I got a jump on spring yesterday and started pruning hardy kiwifruit vines. The fruit is a kissing cousin of fuzzy, market kiwis, except, with smooth skins and small size, they can be popped whole in your mouth like grapes. Hardy kiwis are also cold-hardy, which their cousins are not.
The vines need yearly pruning to let light and air in among the stems for productivity and plant health, to keep fruiting stems within easy reach, and to stimulate new stem growth each year off which grow fruiting shoots the following year.
My plants are trained on 5 wires strung between T-trellises, one wire down the middle of the trellis flanked by 2 wires on either side of that central wire. Each plant’s trunk rises up to the middle wire and then divides into two cordons, or permanent arms, that run in opposite directions along the middle wire. Fruiting arms, which are 1-year-old stems, grow off perpendicularly to the cordon to drape down over the outside wires.
As I approached the vines with shears, lopper, and small saw in hand, the vines looked back at me like an intimidating, tangled mess. Three steps in pruning brought everything in order. I first cut back all fruiting arms to within a foot or so of the outside wire and shortened each cordon back to where it began growth last year. Arms bear fruiting shoots near their bases so don’t need the whole of their lanky stems. As to the cordons, if they were allowed to grow longer and longer, one plant would tangle into the next plant down the row.
Next, the hardest part: I reached into the remaining tangle to cut back fruiting arms that have, over the years, begun to originate further and further off the cordons. These got shortened so that new shoots, for fruit 2 years hence, would originate closer in to the cordons. Left to their own devices, as they are in the wild on the edges of Asian forests, the vines would be climbing 100 ft. high on anything on which they could grab hold.
Finally, I thinned out most of the remaining fruiting arms so that they are about a foot apart. I’ll do a final pruning in spring, thinning more where needed and shortening all fruiting arms to their final length of about 18 inches long.
I’m left now with a pile of prunings. Their intertwining stems make nice decoration. I could also save some for my cat.
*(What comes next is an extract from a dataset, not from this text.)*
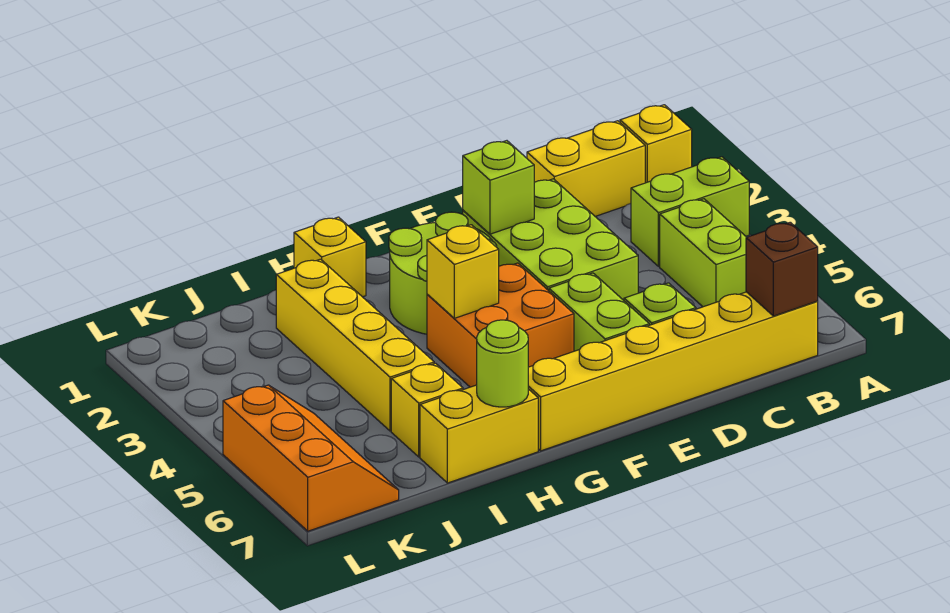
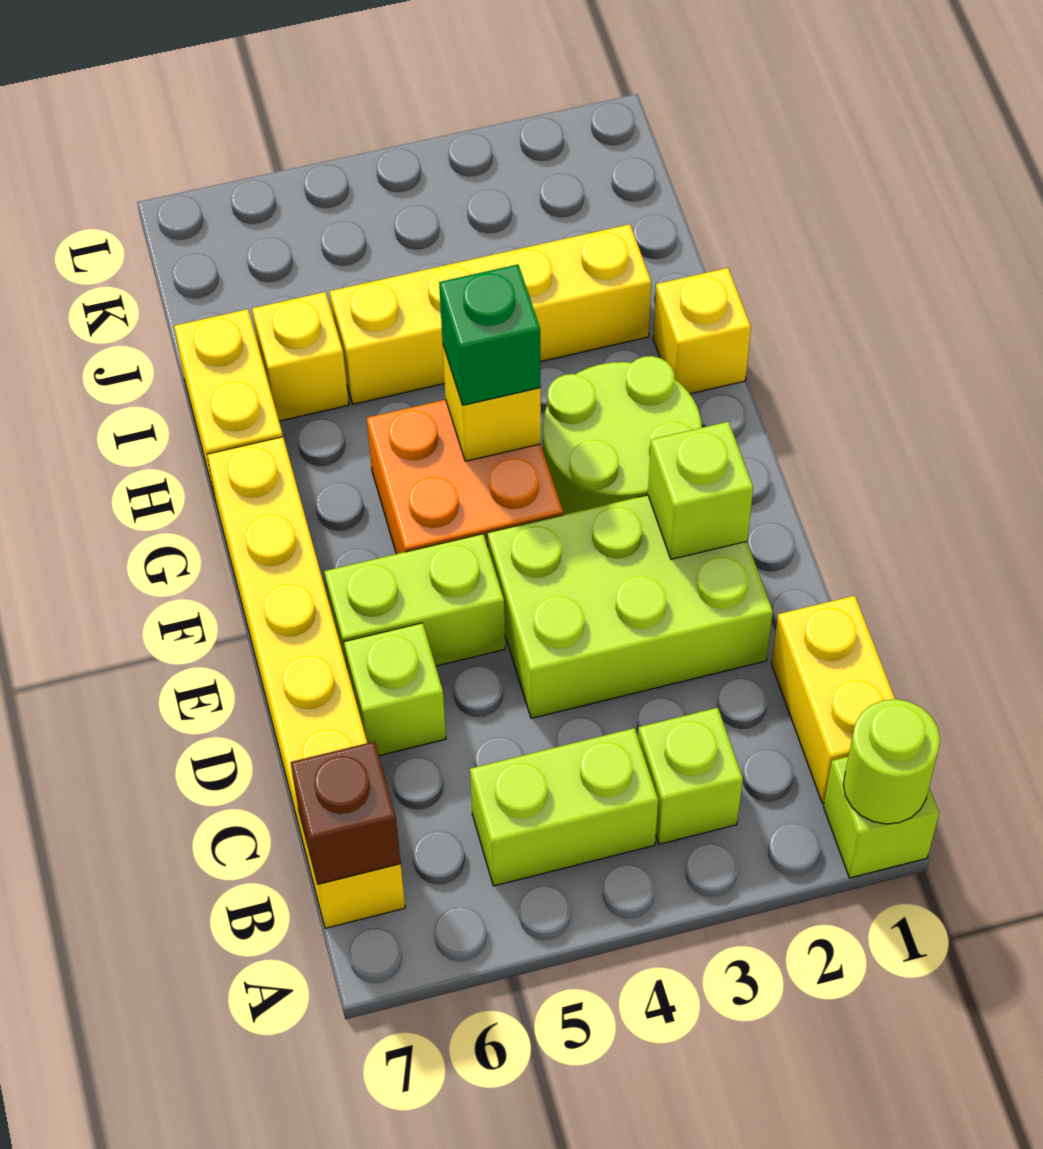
yellow 1x1 brick [620,105,692,183] -> lime 1x1 brick [823,757,939,878]
lime 1x2 brick [631,157,749,266] -> lime 1x1 brick [638,708,743,844]
none -> green 1x1 brick [439,264,541,405]
lime 1x1 round brick [477,320,528,407] -> lime 1x1 round brick moved to [843,699,940,824]
orange 2x3 slope [223,385,399,531] -> none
Kiwi stems have a pleasing effect on the cats, similar to catnip. In Asian zoos, they have been used to calm “large cats.”
What joy a mere sprout can foreshadow! Late last summer a gardening friend gave me some sprouts from her Maid of Orléans jasmine (Jasminum sambac). By the end of summer, a few of the cuttings had rooted and even flowered. The plant or its flower wouldn’t win (or lose) any beauty contests, but is well worth growing for its unabashed fragrance. The aroma is sweet and rich and not at all cloying, even after the flowers fade.
What’s more, this jasmine flowers freely. As a matter of fact, it just finished its second round of flowering. Contrast this behavior with my two plants of common jasmine (Jasminium officinale). These latter plants occasionally cough forth a few flowers in late winter but nothing like the profusion of white blossoms they once did. I’ve tried everything, from starting new plants from cuttings to pinching shoots all summer until August to keeping them cool in until late winter to keeping them dryish until late winter to keeping them cool and dryish until late winter to keeping them in the greenhouse to . . . you get the picture.
The only dark cloud hovering over my Maid of Orleans was the potting mix. Something seemed not quite right with it, having me worried that the plant might not grow or, worse, expire (as did the plant from the gardening friend from whom I got the cuttings). Not that this is a time of year to expect growth from any plant.
But now, that cloud has moved on. The new sprout looks happy and healthy and foretells of a fragrant future.
I mixed up a new batch of potting soil, which I’ll need anyway in a couple of months for indoor sowing of the first seeds of next season. Into a 5 gallon bucket went finished compost and soil, equal parts, sifted. Into another 5 gallon bucket went peat moss and perlite, equal parts, sifted. I tipped the contents of both buckets together into the garden cart, sprinkled on 1 cup of soybean meal and a handful of kelp, and repeatedly slid a flat-bladed shovel under the pile and turned it over and over. Once everything was thoroughly mixed, I shook and forced it again through the 1/2-inch sieve and packed it away into buckets.
This potting mix will be home to the roots of seedlings and houseplants, as well as large, potted fig trees, roses, and pomegranates. Also, to Maid of Orleans, as soon as she outgrows her present quarters.